(Collection entries)

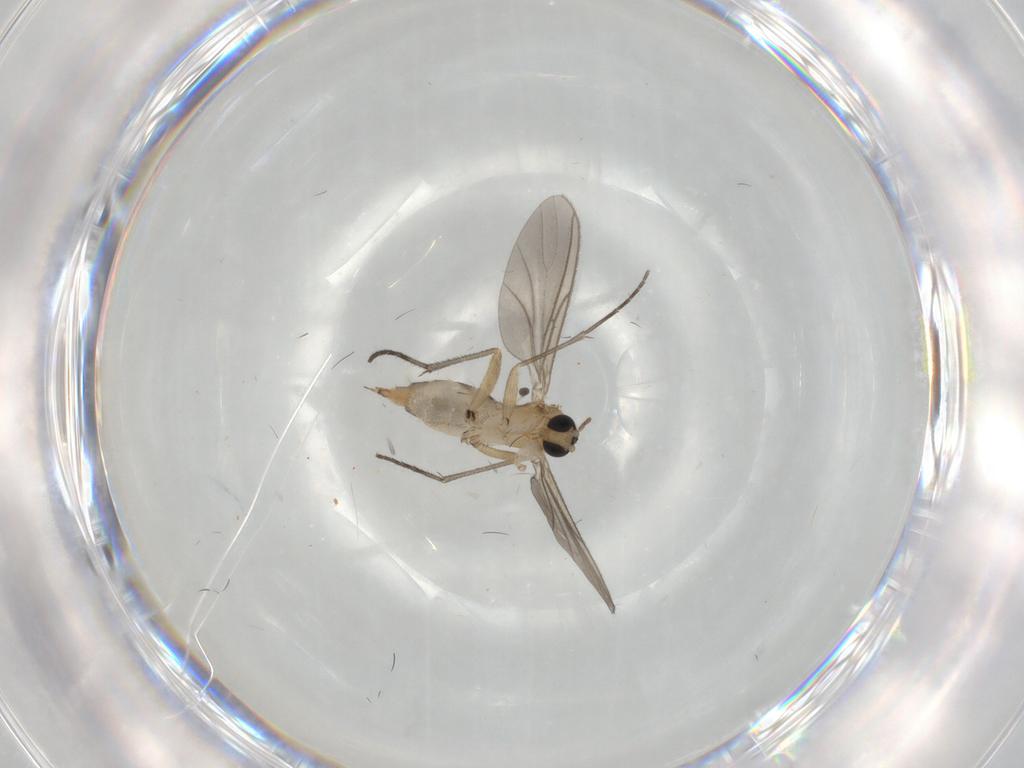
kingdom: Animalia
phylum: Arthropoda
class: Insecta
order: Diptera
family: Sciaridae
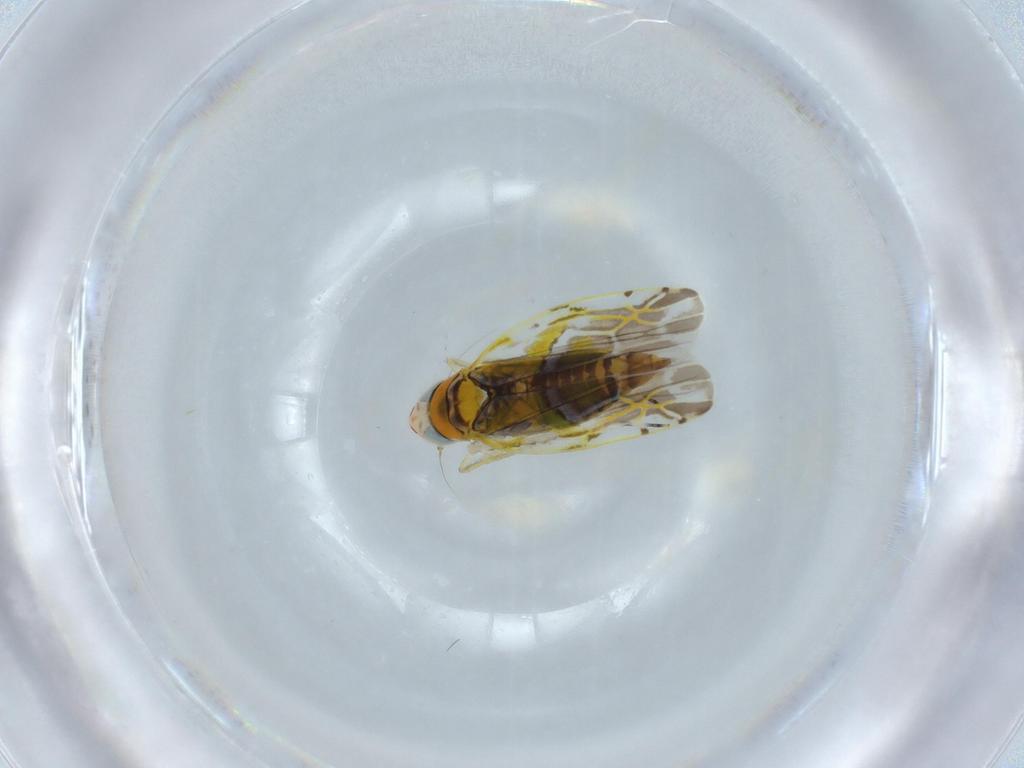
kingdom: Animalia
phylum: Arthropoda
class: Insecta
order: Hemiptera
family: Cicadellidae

- Given exercise
Please write the data above as a two-column CSV with the headers entry and answer, giving each text and its answer one row, each in a single quoted field with line breaks turned into spaces. Leave the pictures out.

- Output of the task
entry,answer
"kingdom:","Animalia"
"phylum:","Arthropoda"
"class:","Insecta"
"order:","Diptera"
"family:","Sciaridae"
"kingdom:","Animalia"
"phylum:","Arthropoda"
"class:","Insecta"
"order:","Hemiptera"
"family:","Cicadellidae"